Tom MacWright

tom@macwright.com

Trees, Elm, whiteboardable algorithms

I’ve been idly thinking about a blog post about the asymptotic complexity of running every street in a city, and in order to illustrate it, I need to visualize some trees: theoretical data structure trees. Since that post is still in the process of baking, here’s a side-product: tree layout.

Bill Mill wrote about presentable trees and d3.hierarchy contains lots of smart implementations, but I wanted to try my hand at a whiteboardable algorithm - something that I could implement quickly and easily, using basic math.

So, to begin with, here’s a naïve layout, which places each node ‘down and to the left/right’ of its parent. I’ve tweaked it to highlight conflicting node positions, where one of the subtrees was larger than the simple layout could handle:

I wanted a layout that didn’t have explicitly intersecting nodes, and wanted to do it with high school geometry.

The radial layout is relatively simple: nodes are numbered from left-to-right and assigned a depth, and then laid out on evenly-spaced points along the curvature of concentric circles. We use our old friends cosine and sine to compute the X & Y coordinates at each point.

****

- **QUESTIONS ON THE MATERIAL**:
(1) Quote the tree layout post word for word, starting with "tom@macwright.com" and going on through "using basic math.".
(2) Pick up the tree layout post after its final sentence and keep writing it.

****

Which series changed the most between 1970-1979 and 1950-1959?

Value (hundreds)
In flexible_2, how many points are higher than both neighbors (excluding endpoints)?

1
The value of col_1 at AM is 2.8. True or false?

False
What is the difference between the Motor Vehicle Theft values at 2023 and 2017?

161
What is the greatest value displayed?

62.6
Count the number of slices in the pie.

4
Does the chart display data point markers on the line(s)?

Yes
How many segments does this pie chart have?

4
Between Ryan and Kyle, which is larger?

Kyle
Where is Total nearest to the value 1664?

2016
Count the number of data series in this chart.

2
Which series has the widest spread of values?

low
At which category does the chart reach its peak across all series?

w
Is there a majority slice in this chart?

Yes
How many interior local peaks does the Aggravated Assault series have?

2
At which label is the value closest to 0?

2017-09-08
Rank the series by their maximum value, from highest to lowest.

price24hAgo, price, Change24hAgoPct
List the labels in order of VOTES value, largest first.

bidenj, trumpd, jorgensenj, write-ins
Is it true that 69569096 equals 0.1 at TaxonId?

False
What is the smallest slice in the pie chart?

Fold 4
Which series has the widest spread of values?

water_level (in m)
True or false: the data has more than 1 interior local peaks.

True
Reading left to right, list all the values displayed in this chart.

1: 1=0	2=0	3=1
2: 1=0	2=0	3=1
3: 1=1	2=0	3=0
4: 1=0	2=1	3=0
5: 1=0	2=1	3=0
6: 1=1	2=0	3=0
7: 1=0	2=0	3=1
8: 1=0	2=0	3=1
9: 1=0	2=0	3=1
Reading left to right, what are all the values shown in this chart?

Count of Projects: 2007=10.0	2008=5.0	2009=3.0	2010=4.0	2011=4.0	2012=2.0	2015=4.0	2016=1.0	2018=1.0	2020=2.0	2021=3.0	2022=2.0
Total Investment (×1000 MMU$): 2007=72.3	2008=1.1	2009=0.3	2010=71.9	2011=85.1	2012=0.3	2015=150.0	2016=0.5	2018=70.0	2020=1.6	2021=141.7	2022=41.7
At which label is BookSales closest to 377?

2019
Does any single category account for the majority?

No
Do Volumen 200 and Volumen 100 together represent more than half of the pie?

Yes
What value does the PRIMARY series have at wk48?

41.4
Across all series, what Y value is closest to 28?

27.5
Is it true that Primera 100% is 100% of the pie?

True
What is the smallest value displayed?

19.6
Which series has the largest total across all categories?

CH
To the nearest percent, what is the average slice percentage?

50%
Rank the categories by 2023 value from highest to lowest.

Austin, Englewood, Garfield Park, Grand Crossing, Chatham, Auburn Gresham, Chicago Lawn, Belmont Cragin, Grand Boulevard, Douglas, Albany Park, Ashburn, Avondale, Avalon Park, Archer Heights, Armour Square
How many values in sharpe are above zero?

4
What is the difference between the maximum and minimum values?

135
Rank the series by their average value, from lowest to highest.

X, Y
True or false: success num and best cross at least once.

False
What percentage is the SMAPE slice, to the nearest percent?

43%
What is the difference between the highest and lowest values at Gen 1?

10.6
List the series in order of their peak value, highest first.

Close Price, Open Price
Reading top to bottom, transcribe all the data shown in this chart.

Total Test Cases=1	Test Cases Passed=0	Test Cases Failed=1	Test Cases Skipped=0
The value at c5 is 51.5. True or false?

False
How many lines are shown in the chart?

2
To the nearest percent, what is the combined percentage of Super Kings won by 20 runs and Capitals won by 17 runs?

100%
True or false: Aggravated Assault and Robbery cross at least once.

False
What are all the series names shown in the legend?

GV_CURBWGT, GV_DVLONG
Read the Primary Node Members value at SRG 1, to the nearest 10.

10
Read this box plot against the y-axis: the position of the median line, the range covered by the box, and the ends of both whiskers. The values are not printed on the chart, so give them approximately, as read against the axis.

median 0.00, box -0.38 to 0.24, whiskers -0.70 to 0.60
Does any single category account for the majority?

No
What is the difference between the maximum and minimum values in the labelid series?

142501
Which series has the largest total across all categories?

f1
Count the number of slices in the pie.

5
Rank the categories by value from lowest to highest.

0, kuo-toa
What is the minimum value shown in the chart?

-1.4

****

- **RESULTS BY TASK**:
(1)
tom@macwright.com

Trees, Elm, whiteboardable algorithms

I’ve been idly thinking about a blog post about the asymptotic complexity of running every street in a city, and in order to illustrate it, I need to visualize some trees: theoretical data structure trees. Since that post is still in the process of baking, here’s a side-product: tree layout.

Bill Mill wrote about presentable trees and d3.hierarchy contains lots of smart implementations, but I wanted to try my hand at a whiteboardable algorithm - something that I could implement quickly and easily, using basic math.

(2)
The source for the binary tree and radial tree is open.

It was lots of fun doing these layouts in Elm, a curious new functional programming language that I previously implemented undo & redo within. I’m far from an expert in the language, but have some take-aways:

Forward function application

Elm’s forward function application method, |> is great: it lets you express code like

(List.map drawEdge (List.filter noRoot (collectNodePositions tree 0 0)))

as:

collectNodePositions tree 0 0 |> List.filter noRoot |> List.map drawEdge

JavaScript’s Array class has a filter method on its prototype, in the object-oriented tradition, so you could express this chaining with its methods. But there exists a schism between ‘functional’ utilities like date-fns versus chainable OOP APIs like moment. And there are libraries like lodash that offer wrappers to do something similar, but they do it in a relatively tricky way.

The forward function application operator is lovely: it makes chaining methods a style choice: library authors don’t have to choose functional style or chaining style.

Rethinking functionality and data

Something that I’ve found myself increasingly thinking about is the intermixing of function and data. For instance, in this codebase I was computing the X/Y location of a point, so:

[ (cos splayDegree) * depth * ringRadius)
, (sin splayDegree) * depth * ringRadius) ]

After learning my first bits of functional programming, there was still an assumption baked deep in my mind that methods like map were intended to map data over functions. Like you’d have an array of strings and you’d map them over toFloat to parse them into an array of floating point numbers.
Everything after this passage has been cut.